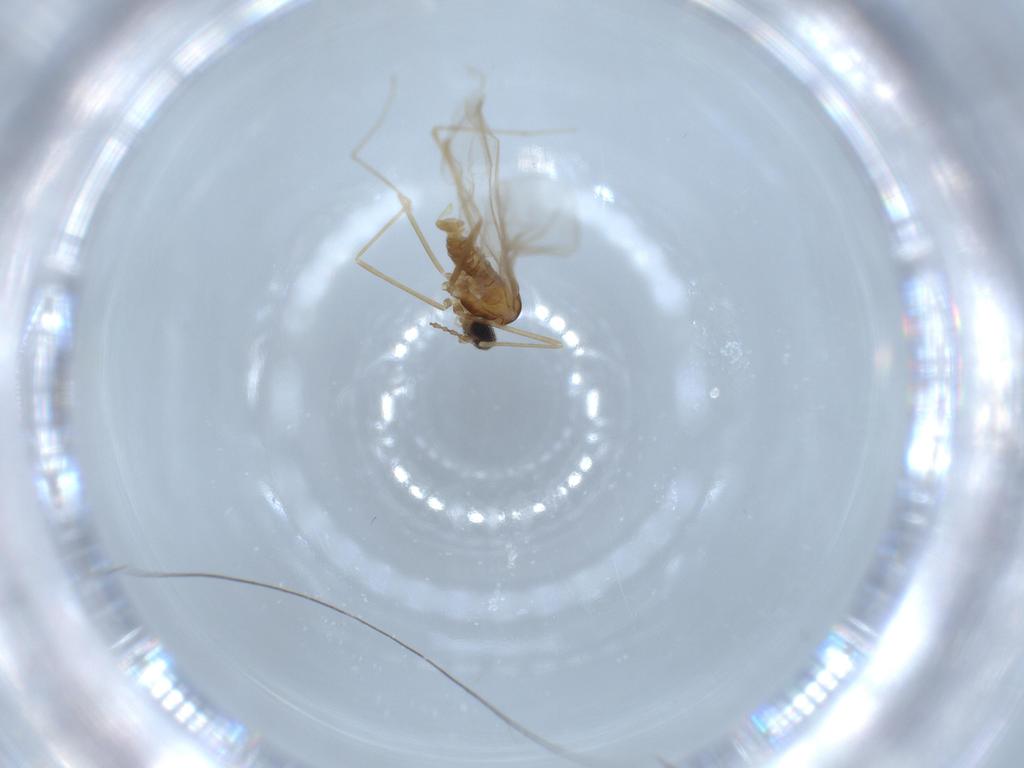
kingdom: Animalia
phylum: Arthropoda
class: Insecta
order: Diptera
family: Cecidomyiidae
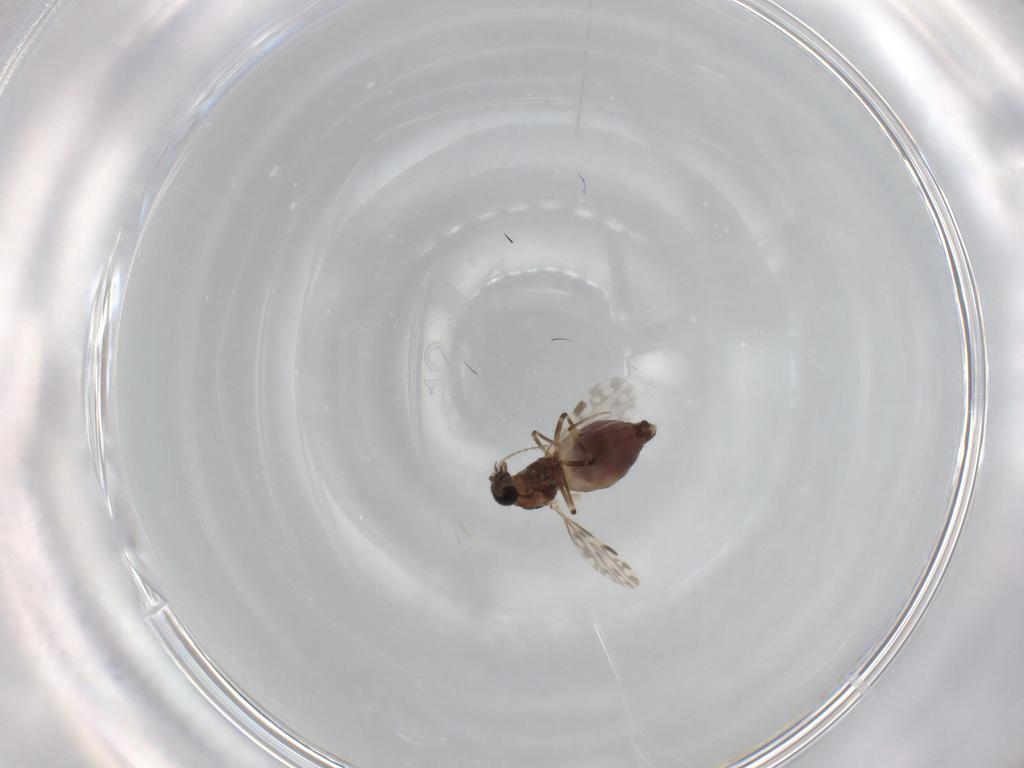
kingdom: Animalia
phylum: Arthropoda
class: Insecta
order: Diptera
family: Ceratopogonidae
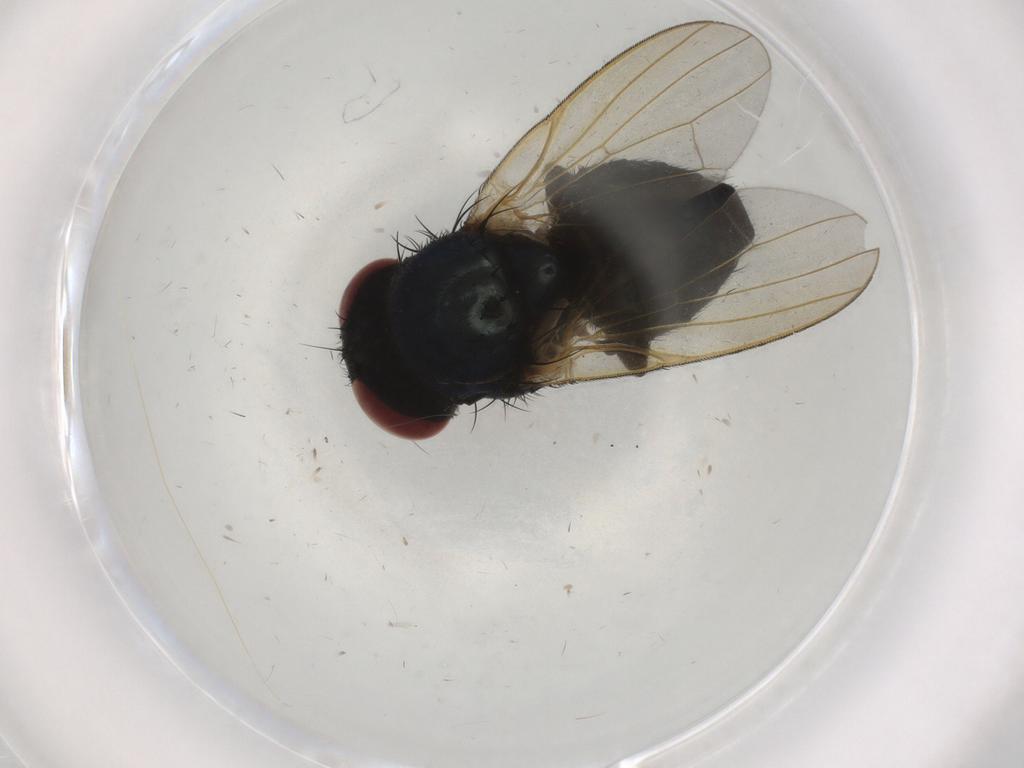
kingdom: Animalia
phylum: Arthropoda
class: Insecta
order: Diptera
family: Lonchaeidae
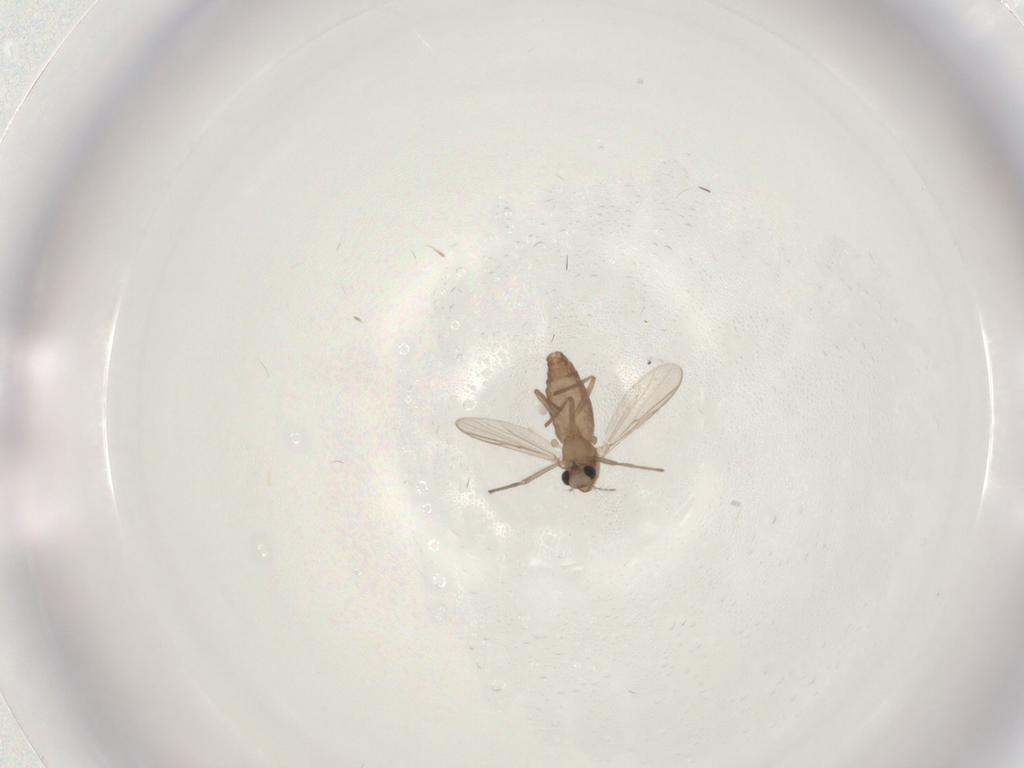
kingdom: Animalia
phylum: Arthropoda
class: Insecta
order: Diptera
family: Chironomidae
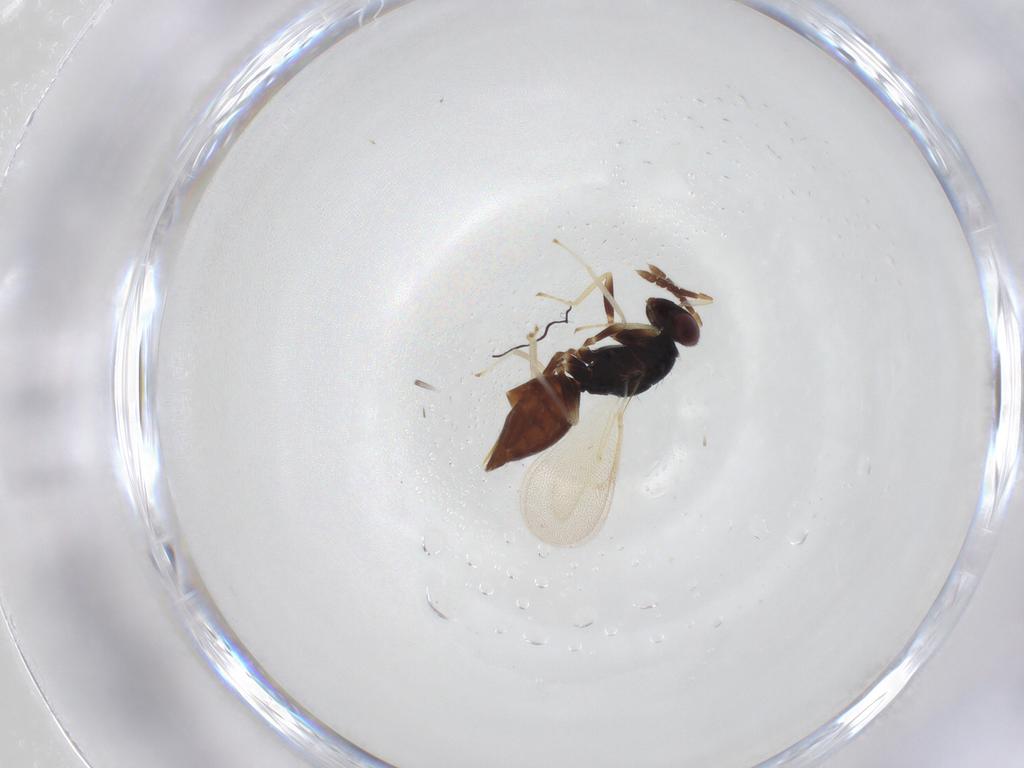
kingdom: Animalia
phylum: Arthropoda
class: Insecta
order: Hymenoptera
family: Eulophidae
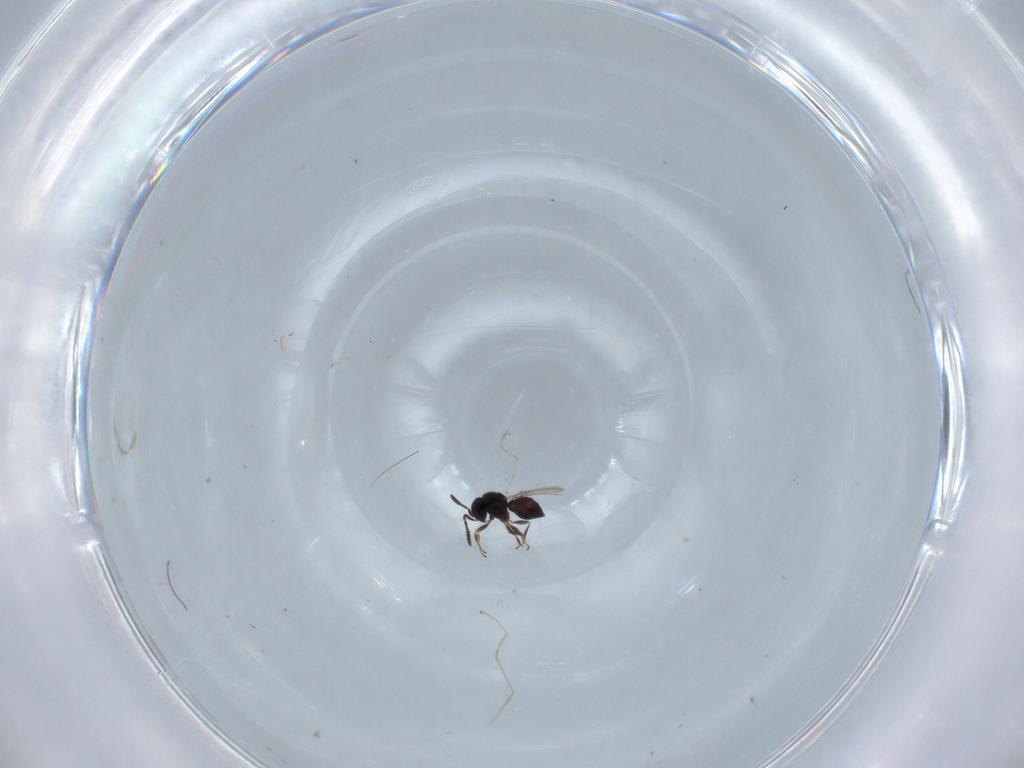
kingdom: Animalia
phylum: Arthropoda
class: Insecta
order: Hymenoptera
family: Scelionidae
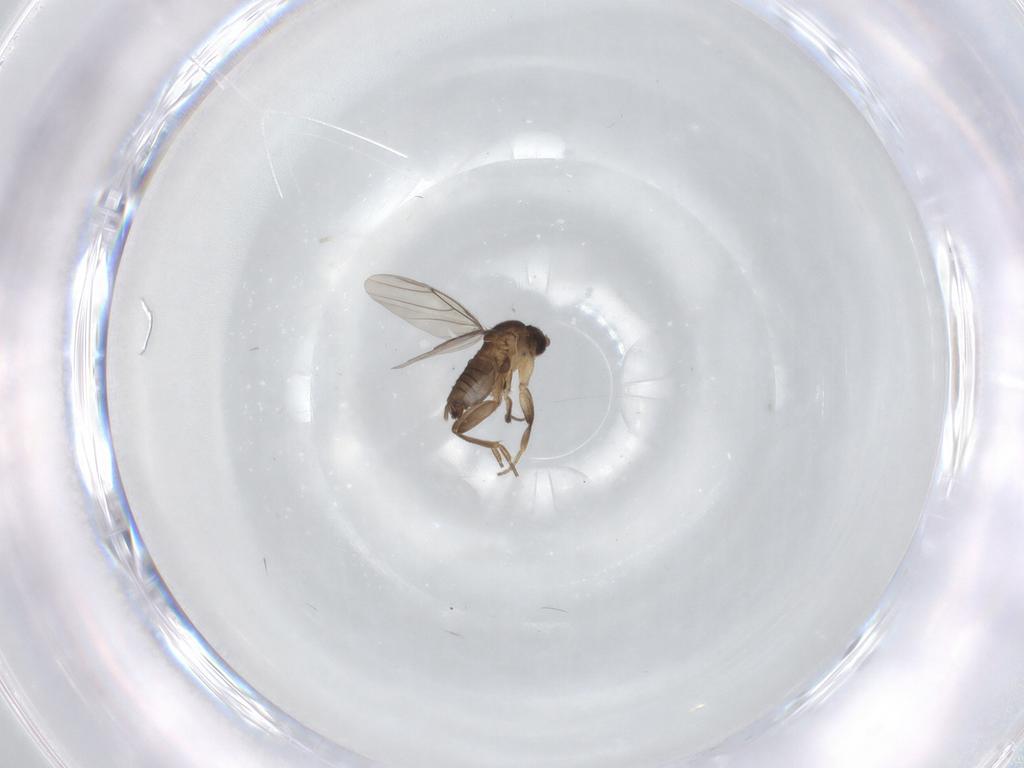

> To do
Rewrite the lines of all the records above, changing "phylum" to "division" and keeping everything else the same. Leave the pictures out.

> Exercise response
kingdom: Animalia
division: Arthropoda
class: Insecta
order: Diptera
family: Cecidomyiidae
kingdom: Animalia
division: Arthropoda
class: Insecta
order: Diptera
family: Ceratopogonidae
kingdom: Animalia
division: Arthropoda
class: Insecta
order: Diptera
family: Lonchaeidae
kingdom: Animalia
division: Arthropoda
class: Insecta
order: Diptera
family: Chironomidae
kingdom: Animalia
division: Arthropoda
class: Insecta
order: Hymenoptera
family: Eulophidae
kingdom: Animalia
division: Arthropoda
class: Insecta
order: Hymenoptera
family: Scelionidae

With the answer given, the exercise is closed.